▸ Directions for this task
Go through the entries one line at a time, and gather every line that has the word "renal".
___ Records for processing
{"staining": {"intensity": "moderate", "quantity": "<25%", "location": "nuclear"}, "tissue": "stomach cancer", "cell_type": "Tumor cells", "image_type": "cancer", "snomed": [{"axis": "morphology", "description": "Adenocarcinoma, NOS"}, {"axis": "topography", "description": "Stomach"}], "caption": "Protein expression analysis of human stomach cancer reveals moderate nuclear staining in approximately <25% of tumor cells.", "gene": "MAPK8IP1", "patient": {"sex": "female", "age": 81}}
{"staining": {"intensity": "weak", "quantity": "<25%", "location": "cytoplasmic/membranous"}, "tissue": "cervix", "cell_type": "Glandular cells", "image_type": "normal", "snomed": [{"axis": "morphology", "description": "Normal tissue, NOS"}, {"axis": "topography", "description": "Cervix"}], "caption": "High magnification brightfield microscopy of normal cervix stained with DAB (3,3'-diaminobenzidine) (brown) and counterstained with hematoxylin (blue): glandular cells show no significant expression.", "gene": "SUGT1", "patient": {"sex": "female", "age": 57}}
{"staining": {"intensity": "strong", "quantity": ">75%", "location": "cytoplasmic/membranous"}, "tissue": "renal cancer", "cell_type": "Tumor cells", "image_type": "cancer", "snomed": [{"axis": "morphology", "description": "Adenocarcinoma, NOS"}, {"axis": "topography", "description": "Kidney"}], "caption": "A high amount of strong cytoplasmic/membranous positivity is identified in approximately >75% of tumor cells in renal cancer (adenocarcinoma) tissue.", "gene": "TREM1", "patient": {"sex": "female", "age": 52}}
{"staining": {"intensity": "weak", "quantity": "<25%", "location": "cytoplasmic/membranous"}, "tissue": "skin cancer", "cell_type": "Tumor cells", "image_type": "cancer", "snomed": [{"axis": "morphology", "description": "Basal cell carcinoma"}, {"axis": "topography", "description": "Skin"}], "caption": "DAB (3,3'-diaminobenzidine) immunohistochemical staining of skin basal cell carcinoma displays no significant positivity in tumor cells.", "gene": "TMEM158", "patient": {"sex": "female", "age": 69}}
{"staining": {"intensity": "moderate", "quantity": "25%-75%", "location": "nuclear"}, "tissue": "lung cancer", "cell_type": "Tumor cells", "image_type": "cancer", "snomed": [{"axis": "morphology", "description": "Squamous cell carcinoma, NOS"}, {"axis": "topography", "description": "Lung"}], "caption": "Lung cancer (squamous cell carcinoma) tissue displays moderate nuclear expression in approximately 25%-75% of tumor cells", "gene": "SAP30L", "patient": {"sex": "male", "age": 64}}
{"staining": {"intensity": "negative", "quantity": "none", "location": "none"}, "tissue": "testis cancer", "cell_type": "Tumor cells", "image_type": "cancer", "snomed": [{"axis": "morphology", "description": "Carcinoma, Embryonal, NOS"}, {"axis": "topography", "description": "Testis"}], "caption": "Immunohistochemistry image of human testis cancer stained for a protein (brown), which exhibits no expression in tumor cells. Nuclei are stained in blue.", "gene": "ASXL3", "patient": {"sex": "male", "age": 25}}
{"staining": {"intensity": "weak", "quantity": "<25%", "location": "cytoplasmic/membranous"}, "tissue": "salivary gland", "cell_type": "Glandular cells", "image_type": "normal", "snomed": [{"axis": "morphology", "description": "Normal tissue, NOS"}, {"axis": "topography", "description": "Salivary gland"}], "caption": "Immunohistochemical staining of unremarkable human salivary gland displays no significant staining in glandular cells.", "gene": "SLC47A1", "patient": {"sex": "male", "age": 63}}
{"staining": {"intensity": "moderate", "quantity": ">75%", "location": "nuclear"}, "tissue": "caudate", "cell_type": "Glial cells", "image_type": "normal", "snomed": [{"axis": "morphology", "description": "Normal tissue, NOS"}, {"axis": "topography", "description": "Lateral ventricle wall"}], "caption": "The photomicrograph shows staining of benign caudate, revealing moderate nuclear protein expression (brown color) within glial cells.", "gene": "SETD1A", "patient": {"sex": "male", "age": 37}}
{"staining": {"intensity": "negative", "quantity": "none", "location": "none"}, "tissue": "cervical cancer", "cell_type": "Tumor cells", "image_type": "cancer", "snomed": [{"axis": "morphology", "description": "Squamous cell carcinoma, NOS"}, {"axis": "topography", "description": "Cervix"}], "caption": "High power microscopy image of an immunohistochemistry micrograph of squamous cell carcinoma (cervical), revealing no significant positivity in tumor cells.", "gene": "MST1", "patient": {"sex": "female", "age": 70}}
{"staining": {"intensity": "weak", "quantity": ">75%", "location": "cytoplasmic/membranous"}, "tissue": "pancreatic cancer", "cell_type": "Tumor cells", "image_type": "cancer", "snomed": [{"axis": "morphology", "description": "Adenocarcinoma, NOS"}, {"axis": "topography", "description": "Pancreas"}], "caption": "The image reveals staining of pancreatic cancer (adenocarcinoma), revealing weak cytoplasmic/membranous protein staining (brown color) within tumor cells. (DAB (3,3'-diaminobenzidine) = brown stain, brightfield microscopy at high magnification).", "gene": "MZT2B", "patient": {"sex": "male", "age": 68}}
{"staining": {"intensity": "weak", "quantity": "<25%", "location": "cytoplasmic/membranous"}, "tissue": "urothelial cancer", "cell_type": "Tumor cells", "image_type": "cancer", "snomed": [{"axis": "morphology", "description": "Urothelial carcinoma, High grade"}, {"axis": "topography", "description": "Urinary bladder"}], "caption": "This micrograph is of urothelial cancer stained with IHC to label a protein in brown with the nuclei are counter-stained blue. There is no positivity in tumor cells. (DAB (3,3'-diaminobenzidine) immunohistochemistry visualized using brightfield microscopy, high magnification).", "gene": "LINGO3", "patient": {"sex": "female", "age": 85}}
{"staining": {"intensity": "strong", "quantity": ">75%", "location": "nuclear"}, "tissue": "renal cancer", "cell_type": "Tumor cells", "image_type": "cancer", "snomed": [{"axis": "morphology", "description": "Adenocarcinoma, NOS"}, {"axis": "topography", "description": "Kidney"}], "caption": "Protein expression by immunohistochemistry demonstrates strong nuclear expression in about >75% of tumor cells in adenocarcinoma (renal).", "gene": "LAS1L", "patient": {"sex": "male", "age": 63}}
______
▸ Reply to the exercise
{"staining": {"intensity": "strong", "quantity": ">75%", "location": "cytoplasmic/membranous"}, "tissue": "renal cancer", "cell_type": "Tumor cells", "image_type": "cancer", "snomed": [{"axis": "morphology", "description": "Adenocarcinoma, NOS"}, {"axis": "topography", "description": "Kidney"}], "caption": "A high amount of strong cytoplasmic/membranous positivity is identified in approximately >75% of tumor cells in renal cancer (adenocarcinoma) tissue.", "gene": "TREM1", "patient": {"sex": "female", "age": 52}}
{"staining": {"intensity": "strong", "quantity": ">75%", "location": "nuclear"}, "tissue": "renal cancer", "cell_type": "Tumor cells", "image_type": "cancer", "snomed": [{"axis": "morphology", "description": "Adenocarcinoma, NOS"}, {"axis": "topography", "description": "Kidney"}], "caption": "Protein expression by immunohistochemistry demonstrates strong nuclear expression in about >75% of tumor cells in adenocarcinoma (renal).", "gene": "LAS1L", "patient": {"sex": "male", "age": 63}}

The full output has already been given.